As the coronavirus continues to wreak havoc with the US economy, these numbers are expected to rise with some states enduring deeper declines than others.

A new analysis by IHS Markit finds that tourism-dependent states are seeing the largest immediate declines. In particular, Nevada and Florida will be the hardest, with employment falling 9.8% and 7.9%, respectively, by the end of this year. Temporary shutdowns among resorts and casinos will lead to a dramatic decline in the second quarter in these states with total employment plunging more than 30% (annualized) in Nevada and 20% in Florida.

Manufacturing-intensive areas in the Midwest and the generally slower growing and densely populated Northeast will also be among the states with the deepest employment declines this year, IHS Markit found.
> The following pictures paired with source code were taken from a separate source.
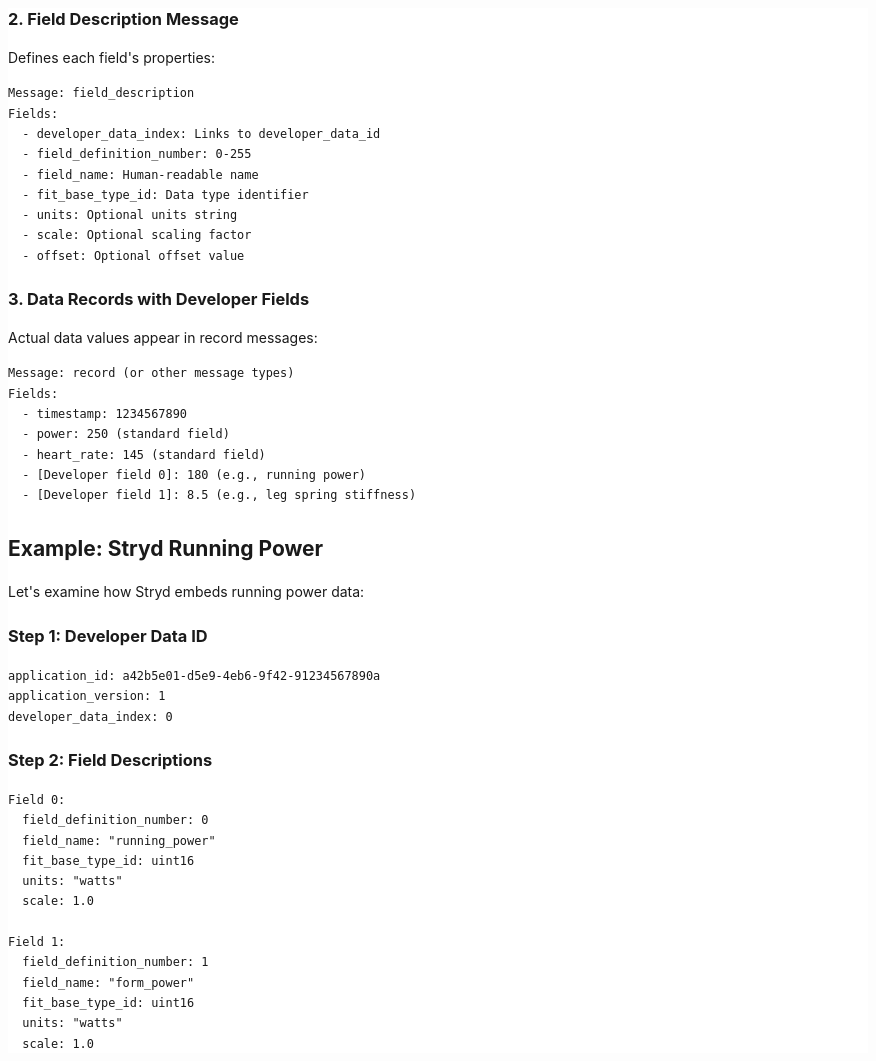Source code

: ### 2. Field Description Message

Defines each field's properties:

```
Message: field_description
Fields:
  - developer_data_index: Links to developer_data_id
  - field_definition_number: 0-255
  - field_name: Human-readable name
  - fit_base_type_id: Data type identifier
  - units: Optional units string
  - scale: Optional scaling factor
  - offset: Optional offset value
```

### 3. Data Records with Developer Fields

Actual data values appear in record messages:

```
Message: record (or other message types)
Fields:
  - timestamp: 1234567890
  - power: 250 (standard field)
  - heart_rate: 145 (standard field)
  - [Developer field 0]: 180 (e.g., running power)
  - [Developer field 1]: 8.5 (e.g., leg spring stiffness)
```

## Example: Stryd Running Power

Let's examine how Stryd embeds running power data:

### Step 1: Developer Data ID

```
application_id: a42b5e01-d5e9-4eb6-9f42-91234567890a
application_version: 1
developer_data_index: 0
```

### Step 2: Field Descriptions

```
Field 0:
  field_definition_number: 0
  field_name: "running_power"
  fit_base_type_id: uint16
  units: "watts"
  scale: 1.0

Field 1:
  field_definition_number: 1
  field_name: "form_power"
  fit_base_type_id: uint16
  units: "watts"
  scale: 1.0
```
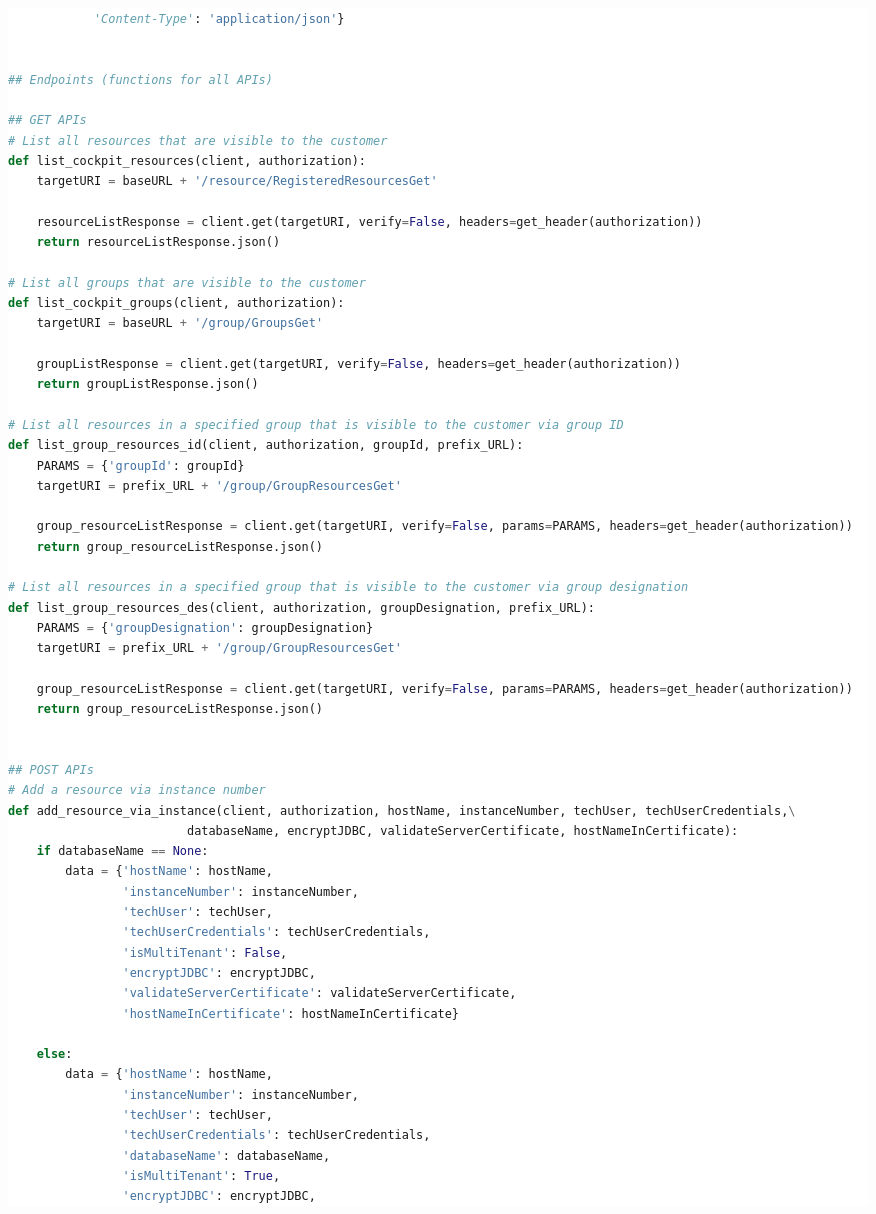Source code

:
```Python
            'Content-Type': 'application/json'}


## Endpoints (functions for all APIs)

## GET APIs
# List all resources that are visible to the customer
def list_cockpit_resources(client, authorization):
    targetURI = baseURL + '/resource/RegisteredResourcesGet'

    resourceListResponse = client.get(targetURI, verify=False, headers=get_header(authorization))
    return resourceListResponse.json()

# List all groups that are visible to the customer
def list_cockpit_groups(client, authorization):
    targetURI = baseURL + '/group/GroupsGet'

    groupListResponse = client.get(targetURI, verify=False, headers=get_header(authorization))
    return groupListResponse.json()

# List all resources in a specified group that is visible to the customer via group ID
def list_group_resources_id(client, authorization, groupId, prefix_URL):
    PARAMS = {'groupId': groupId}
    targetURI = prefix_URL + '/group/GroupResourcesGet'

    group_resourceListResponse = client.get(targetURI, verify=False, params=PARAMS, headers=get_header(authorization))
    return group_resourceListResponse.json()

# List all resources in a specified group that is visible to the customer via group designation
def list_group_resources_des(client, authorization, groupDesignation, prefix_URL):
    PARAMS = {'groupDesignation': groupDesignation}
    targetURI = prefix_URL + '/group/GroupResourcesGet'

    group_resourceListResponse = client.get(targetURI, verify=False, params=PARAMS, headers=get_header(authorization))
    return group_resourceListResponse.json()


## POST APIs
# Add a resource via instance number
def add_resource_via_instance(client, authorization, hostName, instanceNumber, techUser, techUserCredentials,\
                         databaseName, encryptJDBC, validateServerCertificate, hostNameInCertificate):
    if databaseName == None:
        data = {'hostName': hostName,
				'instanceNumber': instanceNumber,
				'techUser': techUser,
				'techUserCredentials': techUserCredentials,
				'isMultiTenant': False,
				'encryptJDBC': encryptJDBC,
			    'validateServerCertificate': validateServerCertificate,
                'hostNameInCertificate': hostNameInCertificate}

    else:
        data = {'hostName': hostName,
				'instanceNumber': instanceNumber,
				'techUser': techUser,
				'techUserCredentials': techUserCredentials,
				'databaseName': databaseName,
				'isMultiTenant': True,
				'encryptJDBC': encryptJDBC,
```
Most sectors of manufacturing, with the exception of food and other consumer staples, will be affected by plant shutdowns due to reduced demand along with virus concerns.

Texas, North Dakota, New Mexico, Oklahoma, and Alaska stand to endure significant economic losses as mining output shrinks over 2020 and 2021. In the second quarter of 2020, the negative impacts resulting from virus mitigation efforts will dominate the economic picture even in the major oil-producing states, IHS Markit said. “As broader economic conditions start to improve in 2021, oil-producing states will see a slower rebound as they continue to grapple with weakness in the oil patch.” Economic losses related to oil will be much more pronounced in gross state product than employment given the high output nature of the industry, the report found. In Texas, for example, the natural resources and mining sector accounts for 15% of real GSP but only 2% of jobs.

By contrast, South Dakota, Nebraska, and Iowa will be the most resilient given their smaller share of sectors most exposed to COVID-19 disruption and rural landscape, which naturally helps with social distancing.

The good news, writes principal economist Karl Kuykendall, is that the states and metros hit hardest will generally be among the fastest growing over the ensuing recovery “as activity that fell most sharply during the downturn has the greatest room for growth as conditions normalize.”